____ INFORMATION

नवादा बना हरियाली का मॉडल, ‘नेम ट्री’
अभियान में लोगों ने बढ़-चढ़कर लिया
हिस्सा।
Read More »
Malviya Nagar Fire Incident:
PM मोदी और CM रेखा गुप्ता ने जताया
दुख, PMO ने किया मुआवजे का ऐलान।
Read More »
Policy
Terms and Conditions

________

TO DO: Rewrite the lines in the rows above as a JSON list of strings, one string per line, and leave out any blank lines.

WRITTEN SOLUTION:
[
  "नवादा बना हरियाली का मॉडल, ‘नेम ट्री’",
  "अभियान में लोगों ने बढ़-चढ़कर लिया",
  "हिस्सा।",
  "Read More »",
  "Malviya Nagar Fire Incident:",
  "PM मोदी और CM रेखा गुप्ता ने जताया",
  "दुख, PMO ने किया मुआवजे का ऐलान।",
  "Read More »",
  "Policy",
  "Terms and Conditions"
]